# Wiring Question



## sjracer (May 25, 2008)

I looked at the schematics on hoslotcarring and the olf wired harold one that was posted a while ago and since I was planning on having the track reverse direction, I was wondering if it was possible to implement old wierd harold's fuse design (running under the track straight from the power supply) on the hoslotcarring design ( I didn't want fuse holders on the side since I'm now attempting to put together a modified Tuckaway, hopefully before the holidays)?


----------



## eastside johnny (May 13, 2008)

I've built MANY tracks & I use circuit breakers from NAPA rather than fuses. off hand I'm not sure of the ratings, but I go in & ask for the lowest that they have. They reset after a short break ( enough time to disconnect the problem) which saves the hassle of replacing fuses. If you use one on each lane only the offending driver who hooked up wrong will be affected and the race can continue while he/she corrects their controller hook-up too.

Activity list:
**1)** In the wiring thread, where does eastside johnny get the circuit breakers he uses instead of fuses?
**2)** Continue the wiring thread from where it stops.

Given data:
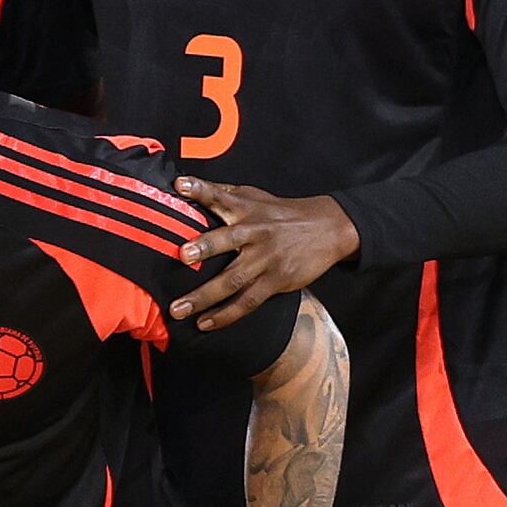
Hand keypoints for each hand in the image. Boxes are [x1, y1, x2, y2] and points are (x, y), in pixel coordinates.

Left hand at [174, 180, 357, 325]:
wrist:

Answers by item number:
**1)** From NAPA.

**2)**
----------



## sjracer (May 25, 2008)

Johnny, my circutbreakers are in and I was wondering is there some special way to mount them, i.e ...Do I need to use plastic/rubber washers to prevent them from shorting out? Is it okay to install them in the positive/redwire lane (go by the hoslotcarracing wiring diagram?). Do I need to build a box around them to protect them from the dampness of my basement?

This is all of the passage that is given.